WSJ: Obama Presser Highlights Failure Of His Own Policies

How bad are Obama and the Democrats policies for unemployment? This bad

Presidents typically invite Americans to appear at Rose Garden press conferences to trumpet their policy successes, but yesterday we saw what may have been a first. President Obama introduced three Americans–an auto worker, a fitness center employee and a woman in real estate–who’ve been out of work so long they underscore the failure of his economic program. Where are his spinmeisters when he really needs them?

One thing rarely reported in this fight to extend unemployment benefits is that not everyone is entitled, particularly people who voluntarily left or were terminated for cause (such as for taking vacations and playing golf during a crisis). What is being done for them? Nothing, you say? So, Obama is playing politics?

But Mr. Obama was nonetheless obliged to concede that, 18 months after his $862 billion stimulus, there are still five job seekers for every job opening and that 2.5 million Americans will soon run out of unemployment benefits. What happens when the 99 weeks of benefits run out? Will the President demand that they be extended to three years, or four?

He’ll have to, since his policies, along with the other Democrats, are not pro-increased hiring.

The one possibility the President and Congressional Democrats won’t entertain is that their own spending and taxing and regulating and labor union favoritism have become the main hindrance to job creation. Since February 2009, the jobless rate has climbed to 9.5% from 8.1%, and private industry has shed two million jobs. The overall economy has been expanding for at least a year, but employers still don’t seem confident enough to add new workers. The economists who sold us the stimulus say it’s a mystery. But maybe employers are afraid to hire because they don’t know what costs government will impose on them next.

That’s what I’ve been saying for months. And the Democrats always have one more reason for the private sector to say “I really need that extra position or two to expand my business, but, I may end up getting hosed by Los Federales. I guess I’ll hold off.”

A 2006 NBER study by Raj Chetty of UC Berkeley on a related subject begins, “It is well known that unemployment benefits raise unemployment durations.”

The current recession is bearing this out, as a record 6.7 million Americans have now been out of work for at least six months. That’s 45.5% of the total jobless, close to the highest share ever recorded.

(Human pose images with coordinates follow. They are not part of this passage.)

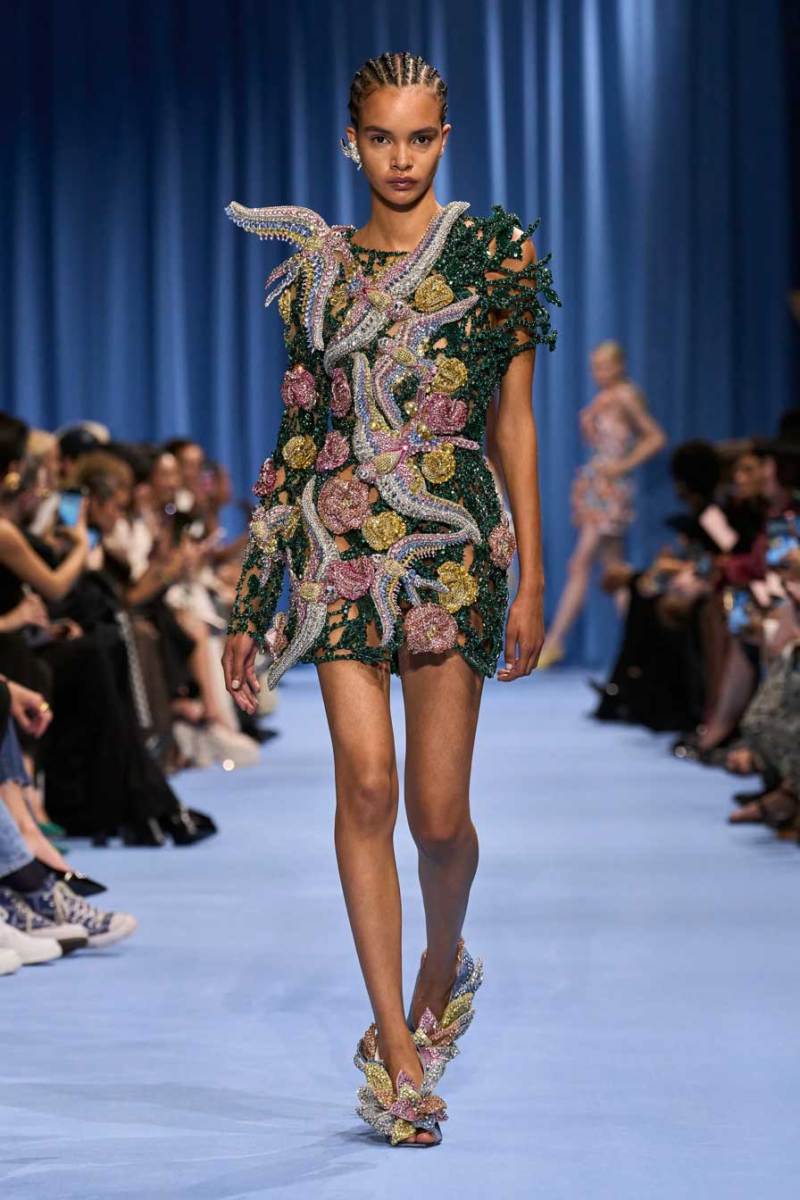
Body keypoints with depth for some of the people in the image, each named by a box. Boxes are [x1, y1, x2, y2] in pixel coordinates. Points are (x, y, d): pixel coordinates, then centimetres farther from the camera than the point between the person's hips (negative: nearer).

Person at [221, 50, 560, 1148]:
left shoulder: (495, 254, 4)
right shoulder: (318, 266, 11)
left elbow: (516, 423, 5)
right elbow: (299, 430, 13)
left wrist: (532, 579, 0)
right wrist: (251, 600, 11)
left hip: (453, 543, -2)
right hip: (338, 541, 2)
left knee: (439, 811, -2)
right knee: (366, 780, -10)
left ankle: (444, 965, 31)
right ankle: (397, 1051, -3)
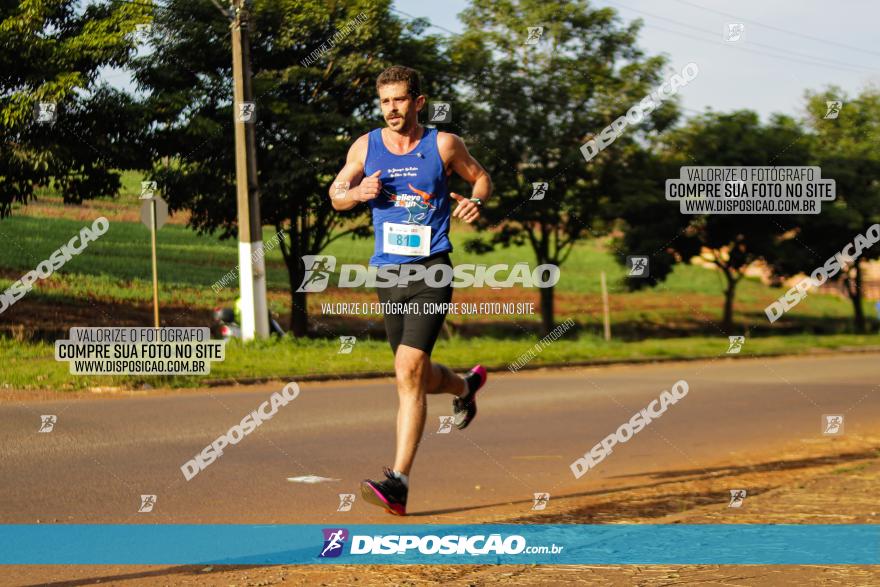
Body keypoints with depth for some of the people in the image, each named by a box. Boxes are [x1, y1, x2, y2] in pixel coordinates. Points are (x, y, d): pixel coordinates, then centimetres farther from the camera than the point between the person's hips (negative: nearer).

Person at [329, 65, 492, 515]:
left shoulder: (443, 145, -1)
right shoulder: (365, 147, 6)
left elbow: (480, 178, 15)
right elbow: (336, 195, 17)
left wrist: (475, 201, -8)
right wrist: (358, 193, -6)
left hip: (430, 269, -4)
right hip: (388, 272, 5)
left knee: (409, 370, -19)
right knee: (417, 377, 15)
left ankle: (398, 482, -21)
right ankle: (465, 386, 52)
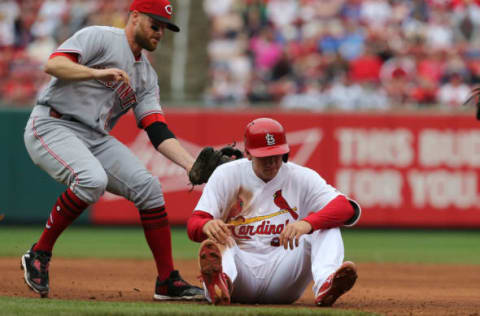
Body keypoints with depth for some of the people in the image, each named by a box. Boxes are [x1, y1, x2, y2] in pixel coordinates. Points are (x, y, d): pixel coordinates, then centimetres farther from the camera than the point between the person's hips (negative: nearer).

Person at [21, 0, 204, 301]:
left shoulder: (147, 75, 17)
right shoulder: (100, 38, -5)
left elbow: (157, 130, 8)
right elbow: (53, 64, -19)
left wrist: (192, 165, -6)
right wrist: (98, 73, -33)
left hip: (97, 140, 8)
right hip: (52, 127, -7)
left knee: (148, 186, -7)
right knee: (93, 180, -33)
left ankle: (168, 281, 1)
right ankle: (39, 255, -16)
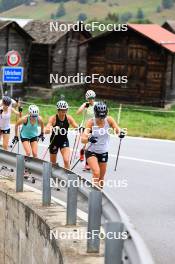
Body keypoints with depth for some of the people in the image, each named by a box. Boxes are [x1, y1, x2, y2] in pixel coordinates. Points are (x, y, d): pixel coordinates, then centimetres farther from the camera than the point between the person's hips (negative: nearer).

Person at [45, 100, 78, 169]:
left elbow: (76, 126, -16)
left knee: (66, 161, -17)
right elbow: (46, 131, -29)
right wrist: (52, 128, -51)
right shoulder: (53, 118, -19)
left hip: (64, 141, 1)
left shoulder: (69, 118, -11)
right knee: (53, 163, 12)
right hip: (54, 141, -1)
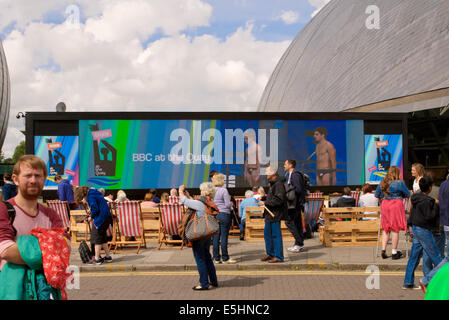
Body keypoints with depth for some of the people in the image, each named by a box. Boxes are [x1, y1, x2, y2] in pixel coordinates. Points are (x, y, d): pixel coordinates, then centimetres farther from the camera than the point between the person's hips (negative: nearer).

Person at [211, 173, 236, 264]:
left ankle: (216, 258, 14)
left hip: (214, 215, 6)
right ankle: (225, 258, 6)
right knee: (224, 237, 0)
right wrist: (231, 204, 8)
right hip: (224, 215, -6)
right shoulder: (224, 190, -12)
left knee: (215, 237, 8)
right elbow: (228, 204, -13)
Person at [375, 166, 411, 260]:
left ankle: (383, 250, 9)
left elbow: (377, 195, 15)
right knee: (395, 229, 2)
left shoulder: (382, 183, 5)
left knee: (386, 229, 14)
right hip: (396, 205, -4)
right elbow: (408, 194, 4)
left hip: (384, 205, 4)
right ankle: (394, 252, 7)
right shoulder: (399, 183, -6)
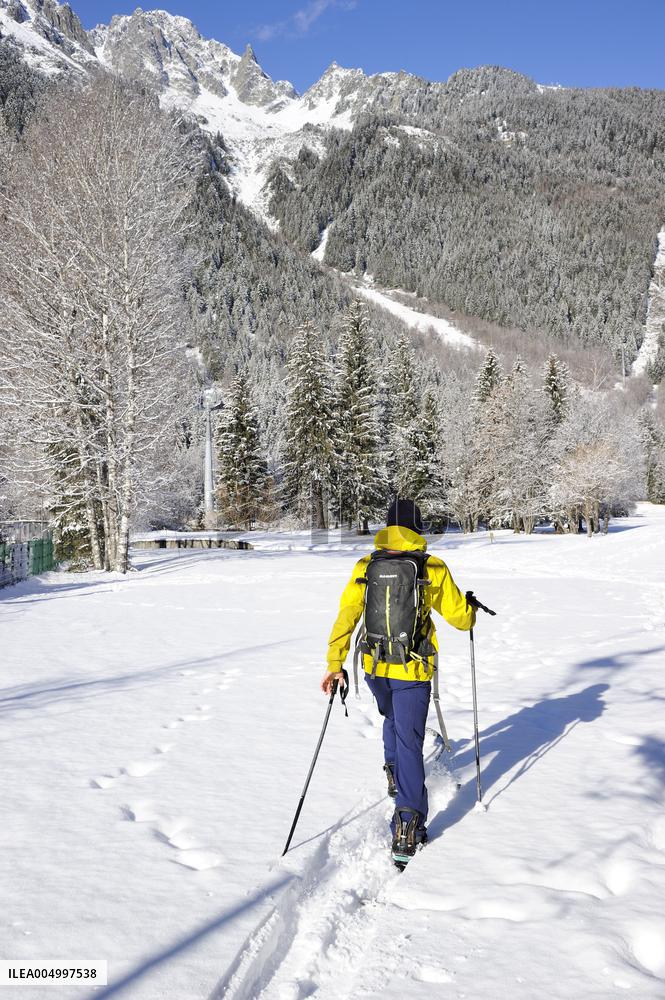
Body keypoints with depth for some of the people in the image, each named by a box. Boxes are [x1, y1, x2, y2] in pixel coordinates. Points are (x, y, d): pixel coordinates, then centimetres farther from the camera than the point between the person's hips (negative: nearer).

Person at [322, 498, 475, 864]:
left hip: (374, 668, 3)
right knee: (409, 741, 1)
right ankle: (407, 827, -4)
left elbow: (346, 615, -7)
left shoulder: (366, 566, -2)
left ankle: (395, 774, 45)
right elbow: (461, 618, -2)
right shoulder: (432, 568, -9)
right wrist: (471, 608, 21)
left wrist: (334, 663, -3)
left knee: (393, 718, 32)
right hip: (413, 672, -3)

The number was 23.4% in February 2009. Americans tend to support jobless benefits on compassion grounds, but at some point such a policy becomes the false compassion of welfare by keeping people out of the job market and thus not learning new skills.

Quite frankly, without the unemployment payments (hey, what about those who do not qualify for unemployment? Where’s your compassion for them, Dems?), these people would be on the streets, because they would be in the same place: unemployed, due to other Democrat policies. It’s a catch-22.